La saison prochaine, Max Verstappen aura encore un nouveau coéquipier. C'est en effet Isack Hadjar qui tentera sa chance face au quadruple champion du monde. Interrogé sur son arrivée chez Red Bull, le pilote français reconnaît qu'il s'est rapidement posé des questions.

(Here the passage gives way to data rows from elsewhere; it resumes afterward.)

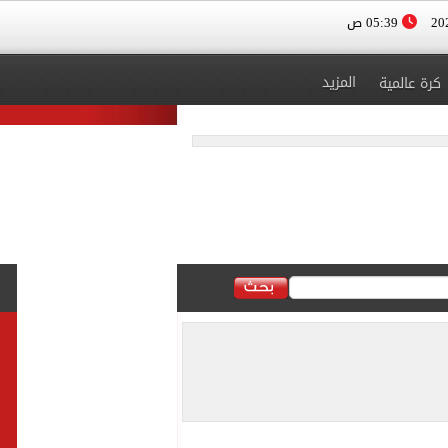
05:39 ص
المزيد
كرة عالمية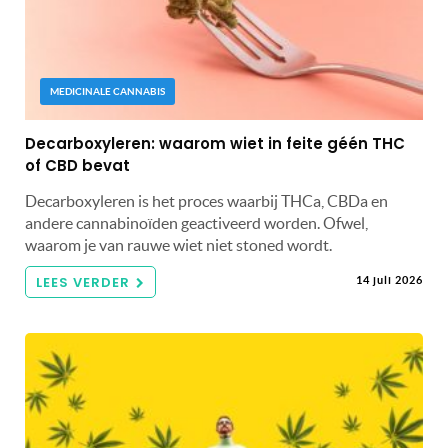
MEDICINALE CANNABIS
Decarboxyleren: waarom wiet in feite géén THC
of CBD bevat
Decarboxyleren is het proces waarbij THCa, CBDa en
andere cannabinoïden geactiveerd worden. Ofwel,
waarom je van rauwe wiet niet stoned wordt.
LEES VERDER
14 juli 2026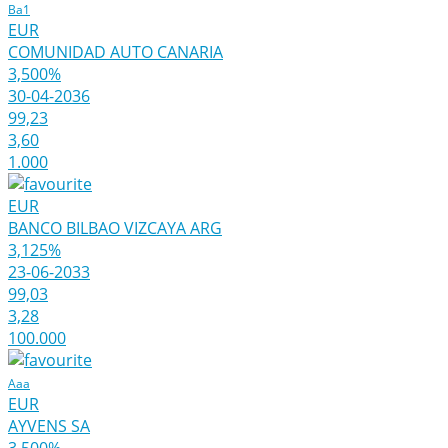
Ba1
EUR
COMUNIDAD AUTO CANARIA
3,500%
30-04-2036
99,23
3,60
1.000
EUR
BANCO BILBAO VIZCAYA ARG
3,125%
23-06-2033
99,03
3,28
100.000
Aaa
EUR
AYVENS SA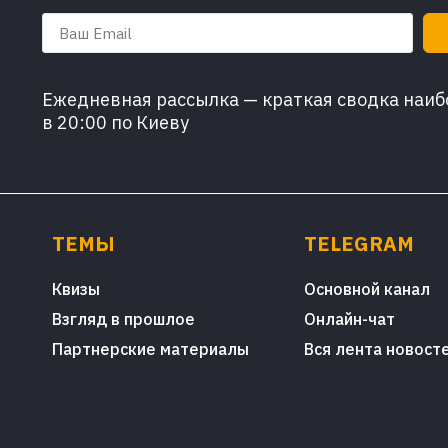
Ежедневная рассылка — краткая сводка наибо
в 20:00 по Киеву
ТЕМЫ
TELEGRAM
Квизы
Основной канал
Взгляд в прошлое
Онлайн-чат
Партнерские материалы
Вся лента новост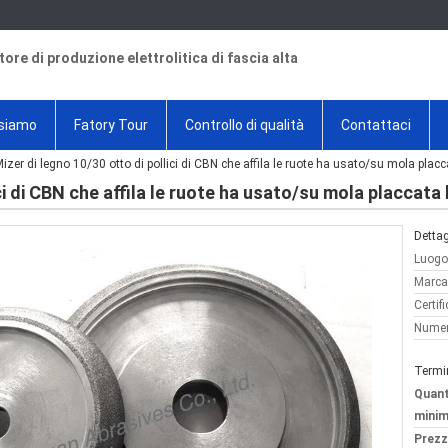
tore di produzione elettrolitica di fascia alta
 siamo
Fatory Tour
Controllo di qualità
Contattaci
izer di legno 10/30 otto di pollici di CBN che affila le ruote ha usato/su mola plac
ci di CBN che affila le ruote ha usato/su mola placcata
Dettag
Luogo 
Marca
Certif
Numer
Termi
Quant
minim
Prezz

Alors que Red Bull peine à trouver un pilote issu de son académie capable de rivaliser avec Max Verstappen, la saison prochaine, ce sera au tour d'Isack Hadjar de tenter sa chance face au quadruple champion du monde. Le pilote français remplacera ainsi Yuki Tsunoda qui avait lui-même remplacé Liam Lawson en début d'année 2025. Et il reconnaît se poser encore des questions sur ce choix.

Les doutes d'Isack Hadjar

« J’ai juste appelé ma mère. Elle m’a dit qu’elle avait en fait reçu le coup de fil avant moi. Elle savait déjà. Comme c’est aussi ma manager, elle est au courant de plus de choses que moi. Il y a des moments où je comprends vraiment ce qui m’arrive, où je suis prêt à relever le défi, et d’autres où je me dis : "Mais qu’est-ce que je fais là ?" C’est tellement loin de mes années en karting... Je me demande parfois : "Pourquoi moi ? Comment j’ai été choisi ?" C’est incroyable. J’ai seulement 21 ans. J’ai commencé la monoplace en 2019, et je deviens l’équipier du meilleur pilote de la grille. C’est un privilège énorme, vraiment énorme », confie-t-il au micro du podcast Talking Bull de Red Bull avant d'évoquer le défi que représente le fait de se mesurer à Max Verstappen.

«Je me demande parfois : "Pourquoi moi ? Comment j’ai été choisi ?"»

« Je me demande comment Max a pu se battre et finir aussi près du titre mondial sans avoir la meilleure voiture. Il y a eu des courses dans des conditions extrêmement piégeuses et il est toujours là. Et puis sa capacité à toujours répondre présent en Q3... Il arrive systématiquement à trouver du temps au tour supplémentaire. S’il y a une seule opportunité, un seul scénario parmi dix millions dans lequel il peut gagner une course, alors il va gagner la course », ajoute Isack Hadjar.